Mexicargo
| IATA | ICAO | Call sign |
| GJ | MXC | Mexicargo |
- Founded: August 18, 1991; 34 years ago
- Commenced operations: February 1996; 30 years ago
- Ceased operations: c.2000; 26 years ago
- Fleet size: See Historical fleet details below
- Destinations: See Company history below
- Headquarters: Mexico City, Mexico
- Key people: Marco Mediola (founder)

= Mexicargo =

Mexicargo was a cargo airline based in Mexico City.

==Company history==
Mexicargo was founded on August 18, 1991, by Marco Mediola and began flights in February 1996 using a Boeing 727-225F. The airline operated cargo flights between Mexico and the United States. It is unclear when the airline ceased operations, but the last two Boeing 707 were seen at Mexico City airport in 2000.

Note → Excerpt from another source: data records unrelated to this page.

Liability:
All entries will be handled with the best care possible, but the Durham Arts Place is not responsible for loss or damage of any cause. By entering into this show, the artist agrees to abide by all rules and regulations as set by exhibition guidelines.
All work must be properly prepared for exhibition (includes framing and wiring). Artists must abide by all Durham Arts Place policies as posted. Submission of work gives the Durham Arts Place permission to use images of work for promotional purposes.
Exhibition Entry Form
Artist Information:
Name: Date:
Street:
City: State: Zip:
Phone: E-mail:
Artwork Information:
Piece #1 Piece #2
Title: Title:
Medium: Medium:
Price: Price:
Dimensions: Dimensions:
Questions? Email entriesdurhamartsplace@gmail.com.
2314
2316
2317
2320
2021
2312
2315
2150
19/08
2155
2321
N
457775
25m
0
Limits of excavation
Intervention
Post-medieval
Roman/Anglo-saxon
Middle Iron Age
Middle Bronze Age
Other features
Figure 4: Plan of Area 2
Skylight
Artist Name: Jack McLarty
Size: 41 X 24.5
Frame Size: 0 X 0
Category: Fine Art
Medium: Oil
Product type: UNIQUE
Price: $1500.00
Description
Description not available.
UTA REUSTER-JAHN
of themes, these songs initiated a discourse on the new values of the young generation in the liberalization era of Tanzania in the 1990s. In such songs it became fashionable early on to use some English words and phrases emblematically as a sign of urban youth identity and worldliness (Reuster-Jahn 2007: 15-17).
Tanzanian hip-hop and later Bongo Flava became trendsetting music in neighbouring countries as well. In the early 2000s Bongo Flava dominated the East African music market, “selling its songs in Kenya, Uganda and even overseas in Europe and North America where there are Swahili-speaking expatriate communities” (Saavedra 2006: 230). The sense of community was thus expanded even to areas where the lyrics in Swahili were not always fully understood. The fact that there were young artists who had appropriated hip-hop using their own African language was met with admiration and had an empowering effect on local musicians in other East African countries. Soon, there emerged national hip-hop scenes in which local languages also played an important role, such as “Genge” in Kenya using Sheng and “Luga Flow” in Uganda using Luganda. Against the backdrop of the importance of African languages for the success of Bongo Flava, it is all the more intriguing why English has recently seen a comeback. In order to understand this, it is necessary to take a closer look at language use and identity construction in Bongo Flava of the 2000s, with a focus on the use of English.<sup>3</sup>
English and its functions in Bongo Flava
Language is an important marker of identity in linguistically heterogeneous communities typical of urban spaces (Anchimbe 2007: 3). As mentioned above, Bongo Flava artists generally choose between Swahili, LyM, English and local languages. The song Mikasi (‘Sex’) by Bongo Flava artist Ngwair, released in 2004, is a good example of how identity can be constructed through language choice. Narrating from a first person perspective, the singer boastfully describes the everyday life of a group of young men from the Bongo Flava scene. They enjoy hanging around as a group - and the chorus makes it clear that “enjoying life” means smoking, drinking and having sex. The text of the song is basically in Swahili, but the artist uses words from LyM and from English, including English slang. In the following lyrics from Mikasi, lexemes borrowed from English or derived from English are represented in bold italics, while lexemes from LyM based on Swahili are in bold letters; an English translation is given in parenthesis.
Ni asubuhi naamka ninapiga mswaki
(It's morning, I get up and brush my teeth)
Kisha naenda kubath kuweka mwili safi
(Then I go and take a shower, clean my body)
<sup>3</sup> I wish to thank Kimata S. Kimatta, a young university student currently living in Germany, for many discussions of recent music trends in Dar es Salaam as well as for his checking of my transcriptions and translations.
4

Cities served in 1997 were: Guadalajara, Hermosillo, La Paz (Baja California del Sur), Mexico City and Tijuana in Mexico. Miami and San Antonio in the United States.

==Historical fleet details==
- 3 - Boeing 727-225F
- 1 - Boeing 707-323C
- 1 - Boeing 707-347C
- 1 - Douglas DC-9-15RC

not all aircraft were operated at the same time.